> _TASK STATEMENT_
Every line of the data that contains the string "class" must be copied.

━━━━━ DATA FOR ANALYSIS ━━━━━

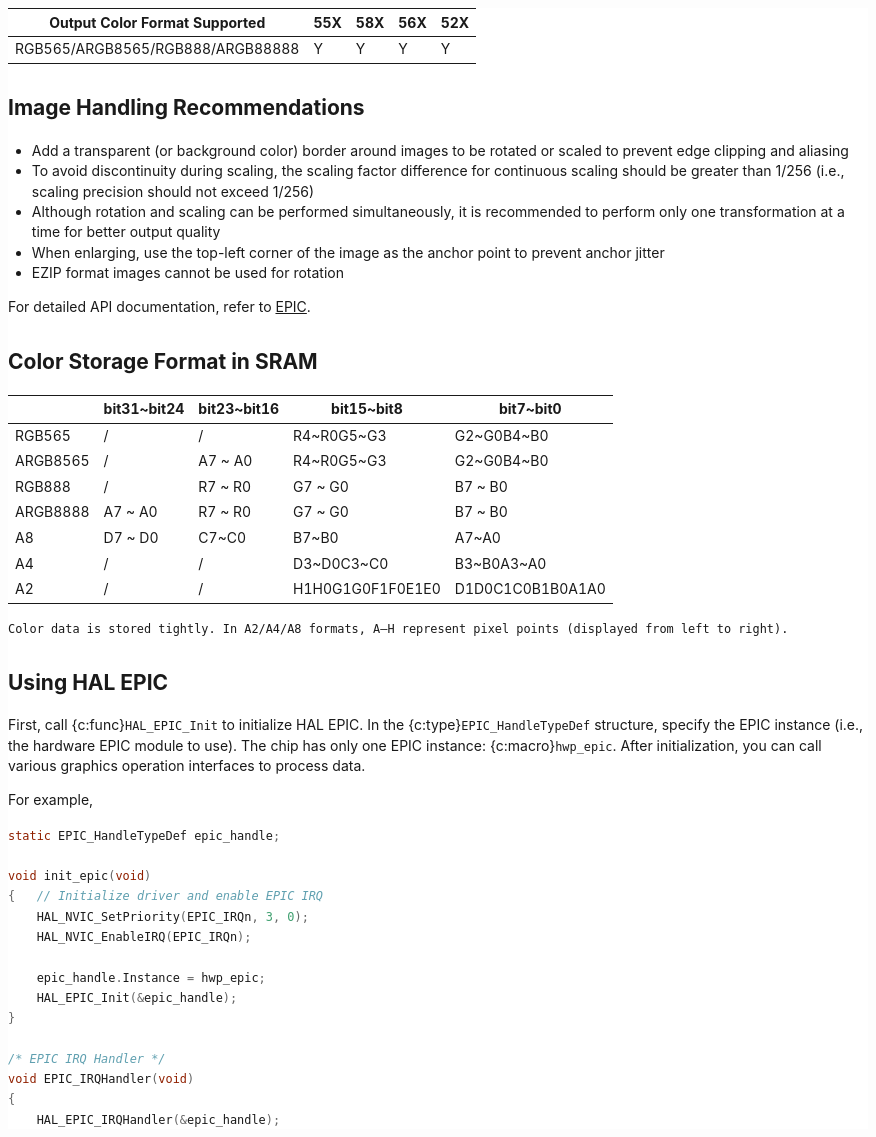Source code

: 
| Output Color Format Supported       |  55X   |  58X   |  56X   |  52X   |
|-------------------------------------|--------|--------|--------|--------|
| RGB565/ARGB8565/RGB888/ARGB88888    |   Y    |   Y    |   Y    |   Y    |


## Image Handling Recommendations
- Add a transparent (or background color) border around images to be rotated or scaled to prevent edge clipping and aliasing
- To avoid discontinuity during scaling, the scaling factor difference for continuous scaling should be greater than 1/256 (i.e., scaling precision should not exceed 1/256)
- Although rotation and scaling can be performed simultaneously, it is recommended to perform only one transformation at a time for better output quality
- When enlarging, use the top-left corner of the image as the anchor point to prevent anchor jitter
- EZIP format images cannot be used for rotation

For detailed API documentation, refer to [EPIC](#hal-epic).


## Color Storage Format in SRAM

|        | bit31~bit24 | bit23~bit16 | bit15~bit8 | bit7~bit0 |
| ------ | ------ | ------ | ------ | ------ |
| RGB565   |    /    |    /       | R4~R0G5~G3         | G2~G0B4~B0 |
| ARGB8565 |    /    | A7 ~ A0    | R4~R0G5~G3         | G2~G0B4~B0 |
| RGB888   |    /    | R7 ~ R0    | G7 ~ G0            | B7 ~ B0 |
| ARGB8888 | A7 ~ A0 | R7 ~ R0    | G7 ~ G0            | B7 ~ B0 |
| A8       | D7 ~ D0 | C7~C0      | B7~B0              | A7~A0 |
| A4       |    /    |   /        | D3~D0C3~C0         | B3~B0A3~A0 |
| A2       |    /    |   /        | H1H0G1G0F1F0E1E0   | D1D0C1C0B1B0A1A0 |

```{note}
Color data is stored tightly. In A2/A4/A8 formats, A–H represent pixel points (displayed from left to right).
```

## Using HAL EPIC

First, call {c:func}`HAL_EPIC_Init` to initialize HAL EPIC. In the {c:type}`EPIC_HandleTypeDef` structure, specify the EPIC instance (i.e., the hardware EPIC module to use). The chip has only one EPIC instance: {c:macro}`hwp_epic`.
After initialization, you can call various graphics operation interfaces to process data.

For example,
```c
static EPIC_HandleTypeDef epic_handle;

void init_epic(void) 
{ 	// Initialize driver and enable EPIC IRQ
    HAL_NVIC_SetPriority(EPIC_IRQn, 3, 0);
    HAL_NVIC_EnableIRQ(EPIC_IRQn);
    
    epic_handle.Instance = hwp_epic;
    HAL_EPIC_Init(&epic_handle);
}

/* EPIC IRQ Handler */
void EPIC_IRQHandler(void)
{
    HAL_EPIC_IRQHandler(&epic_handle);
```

━━━━━
━━━━━ DATA FOR ANALYSIS ━━━━━

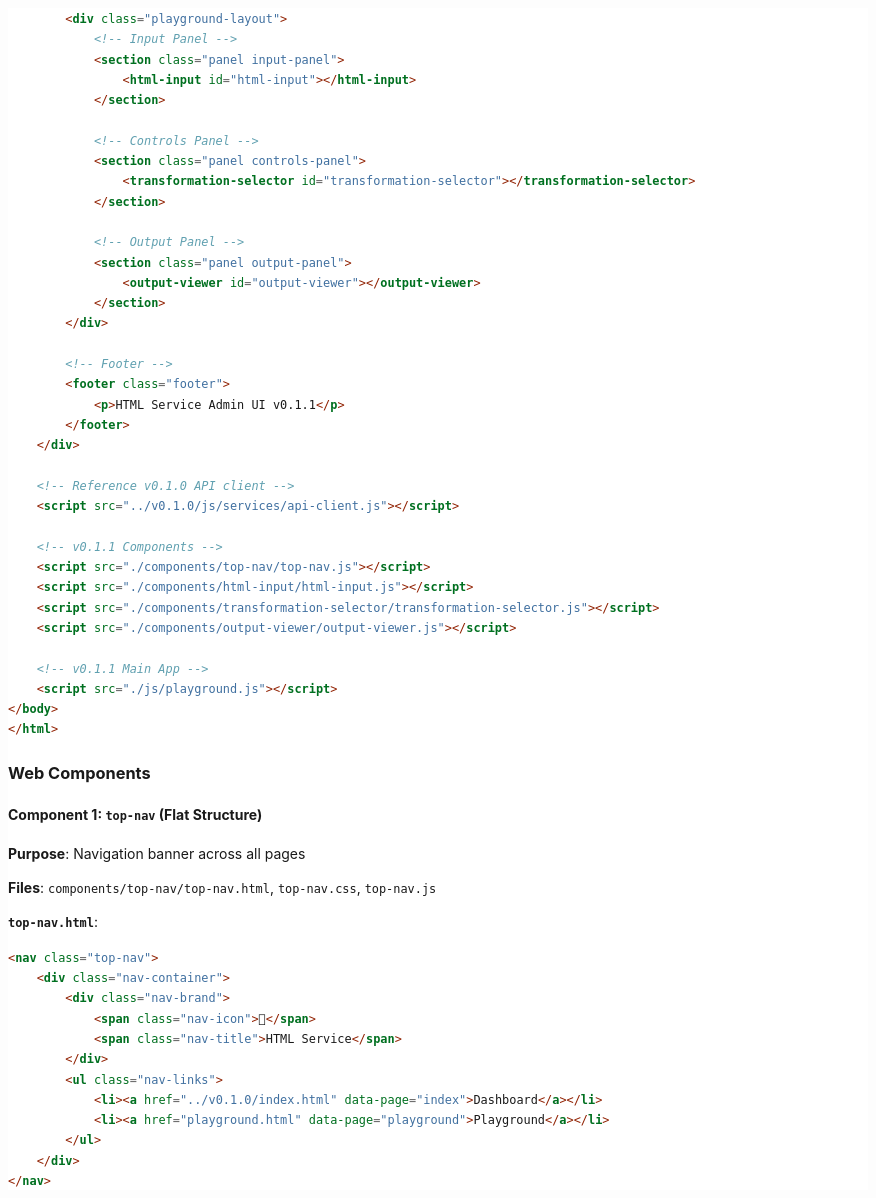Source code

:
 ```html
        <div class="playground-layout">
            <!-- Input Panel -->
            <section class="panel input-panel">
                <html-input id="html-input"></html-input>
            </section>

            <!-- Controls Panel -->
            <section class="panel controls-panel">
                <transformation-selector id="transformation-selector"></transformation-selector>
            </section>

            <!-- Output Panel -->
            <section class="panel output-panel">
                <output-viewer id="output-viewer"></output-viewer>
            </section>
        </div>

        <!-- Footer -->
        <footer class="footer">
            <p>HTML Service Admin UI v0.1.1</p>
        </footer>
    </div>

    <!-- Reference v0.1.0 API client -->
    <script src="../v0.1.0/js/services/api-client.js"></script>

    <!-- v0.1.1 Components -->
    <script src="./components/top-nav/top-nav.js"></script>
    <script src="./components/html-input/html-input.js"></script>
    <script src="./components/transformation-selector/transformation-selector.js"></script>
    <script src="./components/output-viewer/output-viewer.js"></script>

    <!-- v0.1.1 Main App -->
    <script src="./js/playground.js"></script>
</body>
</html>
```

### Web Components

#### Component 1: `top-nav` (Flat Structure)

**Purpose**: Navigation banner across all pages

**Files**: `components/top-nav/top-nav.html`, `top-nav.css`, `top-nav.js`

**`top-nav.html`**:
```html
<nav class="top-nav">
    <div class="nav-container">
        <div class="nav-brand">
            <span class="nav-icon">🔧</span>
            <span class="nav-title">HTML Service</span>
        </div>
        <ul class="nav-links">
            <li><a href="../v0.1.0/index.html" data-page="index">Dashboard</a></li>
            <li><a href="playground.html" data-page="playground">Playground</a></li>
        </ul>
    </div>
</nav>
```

━━━━━

> _ANSWER TO THE PROBLEM_
        <div class="playground-layout">
            <section class="panel input-panel">
            <section class="panel controls-panel">
            <section class="panel output-panel">
        <footer class="footer">
<nav class="top-nav">
    <div class="nav-container">
        <div class="nav-brand">
            <span class="nav-icon">🔧</span>
            <span class="nav-title">HTML Service</span>
        <ul class="nav-links">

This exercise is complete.